According to the IMN survey, nearly 57% think that returns will be strongest in secondary markets compared to Gateway cities.
Besides investing in the U.S. market, 23% of investors were most interested in buying assets in Brazil, followed by Canada at 18% and 8.3% for the United Kingdom, China and Australia.
One company that recently purchased a distressed asset for a significant return is Baceline Investments. The Denver-based private equity real estate investment company bought a foreclosed multi-tenant retail center in Sedona, Ariz. called Tequa Festival Marketplace for $4.1 million, which is approximately 20% of the property’s original loan of $20.3 million.
“Many in the industry thought that the commercial real estate downturn would cycle through by the end of 2009, but nearly three years later we are seeing that extraordinarily low purchase price deals still exist,” said David Puchi, principal of Baceline Investments.

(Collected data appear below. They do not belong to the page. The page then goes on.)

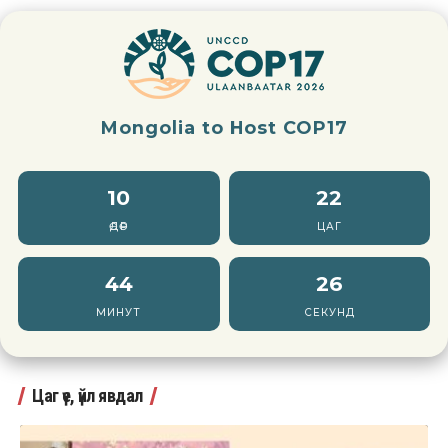
Mongolia to Host COP17
10
22
ӨДӨР
ЦАГ
44
24
МИНУТ
СЕКУНД
Цаг үе, үйл явдал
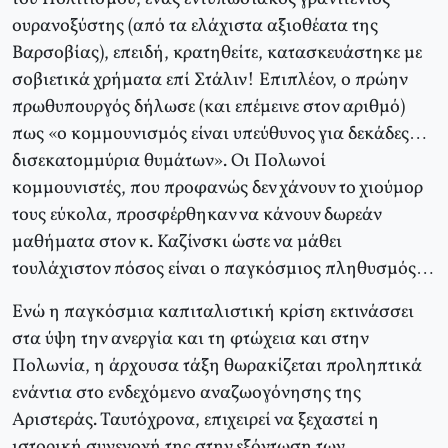
ουρανοξύστης (από τα ελάχιστα αξιοθέατα της
Βαρσοβίας), επειδή, κρατηθείτε, κατασκευάστηκε με
σοβιετικά χρήματα επί Στάλιν! Επιπλέον, ο πρώην
πρωθυπουργός δήλωσε (και επέμεινε στον αριθμό)
πως «ο κομμουνισμός είναι υπεύθυνος για δεκάδες…
δισεκατομμύρια θυμάτων». Οι Πολωνοί
κομμουνιστές, που προφανώς δεν χάνουν το χιούμορ
τους εύκολα, προσφέρθηκαν να κάνουν δωρεάν
μαθήματα στον κ. Καζίνσκι ώστε να μάθει
τουλάχιστον πόσος είναι ο παγκόσμιος πληθυσμός…
Ενώ η παγκόσμια καπιταλιστική κρίση εκτινάσσει
στα ύψη την ανεργία και τη φτώχεια και στην
Πολωνία, η άρχουσα τάξη θωρακίζεται προληπτικά
ενάντια στο ενδεχόμενο αναζωογόνησης της
Αριστεράς. Ταυτόχρονα, επιχειρεί να ξεχαστεί η
ιστορική συνενοχή της στην εξόντωση των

“The general feeling is that big players in the commercial real estate market are chasing a limited number of investment properties on the coasts,” Puchi added. “With the majority of investment capital seeking property almost solely on the East and West coast, more and more they are finding a high barrier to entry because of the scarcity premium in those geographic markets.”
Baceline’s distressed property initiative is designed to acquire valuable commercial properties that have suffered from the credit crunch and financial market instability caused by the most recent recession.
Property types that the company acquires include retail, industrial, portfolios up to $100 million and single assets that range from $2 million to $30 million. The target markets Baceline focuses on purchasing properties include the Rocky Mountains, the Southwest and Midwest.